Apple released an update to Safari yesterday patching 22 vulnerabilities in the WebKit browser engine that allow code execution or a browser crash.
Safari 7.0.4 is available for OS X Mavericks 10.9 and Safari 6.1.4 for OS X Mountain Lion 10.8. The vulnerabilities could be exploited if the user was tricked into visiting a malicious website and fell victim to a drive-by download.
“Multiple memory corruption issues existed in WebKit. These issues were addressed through improved memory handling,” Apple said in its advisory.
Apple also described a second security issue in the way WebKit handles Unicode characters in URLs; Apple said a malicious site could send messages that would circumvent the receiver’s origin check, causing the browser to crash.
“A maliciously crafted URL could have led to sending an incorrect postMessage origin. This issue was addressed through improved encoding/decoding,” Apple said.
Many of the WebKit code execution vulnerabilities were discovered by the Google Chrome Security Team; Google used WebKit in the Chrome browser until version 27. Since then, Chrome relies on Blink.
While most of bugs are fresh, two patches are from vulnerabilities reported in 2013. CVE-2013-2875 addresses a remote denial-of-service bug in Blink, while CVE-2013-2927 is a use-after-free vulnerability in the Blink HTMLFormElement function used in Chrome before version 30. It too allows attackers to remotely cause a denial of service condition on the browser.
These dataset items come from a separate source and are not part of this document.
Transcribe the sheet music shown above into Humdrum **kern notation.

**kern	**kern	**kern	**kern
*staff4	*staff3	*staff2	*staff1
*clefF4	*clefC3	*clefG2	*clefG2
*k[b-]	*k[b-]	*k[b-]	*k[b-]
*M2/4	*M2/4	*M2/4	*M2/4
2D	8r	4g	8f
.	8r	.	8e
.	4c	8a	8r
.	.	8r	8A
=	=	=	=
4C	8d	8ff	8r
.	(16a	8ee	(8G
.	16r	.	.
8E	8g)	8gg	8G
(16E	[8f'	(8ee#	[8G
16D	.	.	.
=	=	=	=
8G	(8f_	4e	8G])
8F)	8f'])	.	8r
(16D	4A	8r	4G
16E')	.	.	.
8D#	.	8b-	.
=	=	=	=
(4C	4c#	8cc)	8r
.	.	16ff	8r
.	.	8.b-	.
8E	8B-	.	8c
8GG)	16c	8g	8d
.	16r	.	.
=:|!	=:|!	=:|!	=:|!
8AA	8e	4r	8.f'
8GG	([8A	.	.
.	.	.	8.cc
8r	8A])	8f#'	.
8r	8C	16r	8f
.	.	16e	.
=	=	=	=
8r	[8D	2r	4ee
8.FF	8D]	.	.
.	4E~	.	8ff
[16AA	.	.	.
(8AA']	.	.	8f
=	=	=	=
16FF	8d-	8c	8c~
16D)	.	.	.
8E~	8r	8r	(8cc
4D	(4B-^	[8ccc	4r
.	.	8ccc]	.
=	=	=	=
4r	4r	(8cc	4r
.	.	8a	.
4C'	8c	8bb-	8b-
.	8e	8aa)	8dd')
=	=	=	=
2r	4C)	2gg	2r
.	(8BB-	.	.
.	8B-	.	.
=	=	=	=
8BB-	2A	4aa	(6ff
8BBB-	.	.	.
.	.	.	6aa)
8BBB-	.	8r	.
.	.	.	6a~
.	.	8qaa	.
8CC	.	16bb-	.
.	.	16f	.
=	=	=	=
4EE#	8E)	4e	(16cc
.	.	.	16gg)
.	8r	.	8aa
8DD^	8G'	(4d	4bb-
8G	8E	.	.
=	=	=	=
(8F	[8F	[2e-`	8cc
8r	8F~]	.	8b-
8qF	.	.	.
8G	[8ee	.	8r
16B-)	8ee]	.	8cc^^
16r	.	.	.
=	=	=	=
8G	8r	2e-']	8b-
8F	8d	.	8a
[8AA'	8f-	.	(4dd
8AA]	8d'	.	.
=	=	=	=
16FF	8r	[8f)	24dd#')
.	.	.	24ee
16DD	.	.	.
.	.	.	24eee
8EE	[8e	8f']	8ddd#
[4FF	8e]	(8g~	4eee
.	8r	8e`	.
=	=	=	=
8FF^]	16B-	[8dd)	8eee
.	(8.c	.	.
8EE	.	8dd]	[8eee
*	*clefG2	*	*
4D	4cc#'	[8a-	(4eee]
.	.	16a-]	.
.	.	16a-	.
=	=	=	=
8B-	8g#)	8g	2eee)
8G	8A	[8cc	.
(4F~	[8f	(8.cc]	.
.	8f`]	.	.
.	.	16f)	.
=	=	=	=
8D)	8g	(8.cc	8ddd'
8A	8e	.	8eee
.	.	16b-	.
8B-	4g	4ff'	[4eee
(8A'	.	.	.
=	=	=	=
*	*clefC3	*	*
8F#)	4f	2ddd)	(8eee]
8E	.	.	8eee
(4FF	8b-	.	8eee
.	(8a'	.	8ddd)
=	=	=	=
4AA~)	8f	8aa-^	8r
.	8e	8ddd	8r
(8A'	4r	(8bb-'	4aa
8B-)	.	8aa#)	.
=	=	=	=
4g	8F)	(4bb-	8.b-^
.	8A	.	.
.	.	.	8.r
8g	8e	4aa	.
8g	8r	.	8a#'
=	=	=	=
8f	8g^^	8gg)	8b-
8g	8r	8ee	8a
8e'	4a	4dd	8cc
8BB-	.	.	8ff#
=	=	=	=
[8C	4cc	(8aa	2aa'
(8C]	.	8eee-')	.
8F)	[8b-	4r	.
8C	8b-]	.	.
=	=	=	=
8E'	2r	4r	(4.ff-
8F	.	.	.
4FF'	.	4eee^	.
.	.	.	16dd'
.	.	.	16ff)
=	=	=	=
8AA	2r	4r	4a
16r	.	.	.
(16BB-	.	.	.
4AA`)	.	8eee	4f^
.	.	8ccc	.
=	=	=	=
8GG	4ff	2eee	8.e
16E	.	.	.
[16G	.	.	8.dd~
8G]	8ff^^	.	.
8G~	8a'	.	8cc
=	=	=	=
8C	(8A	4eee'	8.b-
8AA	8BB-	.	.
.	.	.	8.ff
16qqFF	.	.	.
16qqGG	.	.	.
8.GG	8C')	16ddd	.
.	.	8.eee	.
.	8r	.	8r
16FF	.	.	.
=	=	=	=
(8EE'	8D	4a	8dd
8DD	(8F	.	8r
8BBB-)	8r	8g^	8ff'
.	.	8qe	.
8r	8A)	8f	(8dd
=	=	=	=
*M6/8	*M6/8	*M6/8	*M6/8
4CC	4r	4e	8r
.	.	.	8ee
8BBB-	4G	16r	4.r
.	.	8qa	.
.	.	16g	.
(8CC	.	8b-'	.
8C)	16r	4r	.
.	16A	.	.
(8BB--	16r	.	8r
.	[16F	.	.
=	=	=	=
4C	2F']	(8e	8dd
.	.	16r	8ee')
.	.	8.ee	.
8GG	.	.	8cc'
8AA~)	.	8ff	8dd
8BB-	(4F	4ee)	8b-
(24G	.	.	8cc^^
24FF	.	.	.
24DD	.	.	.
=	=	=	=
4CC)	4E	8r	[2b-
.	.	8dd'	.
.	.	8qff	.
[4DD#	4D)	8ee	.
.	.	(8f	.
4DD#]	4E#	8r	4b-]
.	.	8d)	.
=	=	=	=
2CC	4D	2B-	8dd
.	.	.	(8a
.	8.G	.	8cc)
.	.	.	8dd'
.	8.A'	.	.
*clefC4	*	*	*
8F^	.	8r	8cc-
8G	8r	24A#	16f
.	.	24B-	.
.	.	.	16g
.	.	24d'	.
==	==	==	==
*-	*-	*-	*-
Below is a list of the CVEs addressed in this update, and reporting credit
- CVE-2013-2875 : miaubiz
- CVE-2013-2927 : cloudfuzzer
- CVE-2014-1323 : banty
- CVE-2014-1324 : Google Chrome Security Team
- CVE-2014-1326 : Apple
- CVE-2014-1327 : Google Chrome Security Team, Apple
- CVE-2014-1329 : Google Chrome Security Team
- CVE-2014-1330 : Google Chrome Security Team
- CVE-2014-1331 : cloudfuzzer
- CVE-2014-1333 : Google Chrome Security Team
- CVE-2014-1334 : Apple
- CVE-2014-1335 : Google Chrome Security Team
- CVE-2014-1336 : Apple
- CVE-2014-1337 : Apple
- CVE-2014-1338 : Google Chrome Security Team
- CVE-2014-1339 : Atte Kettunen of OUSPG
- CVE-2014-1341 : Google Chrome Security Team
- CVE-2014-1342 : Apple
- CVE-2014-1343 : Google Chrome Security Team
- CVE-2014-1344 : Ian Beer of Google Project Zero
- CVE-2014-1731 : an anonymous member of the Blink development community
- CVE-2014-1346 : Erling Ellingsen of Facebook
In April, Apple patched 25 Safari bugs, all of them in the WebKit framework as well, including a handful of remote code execution flaws.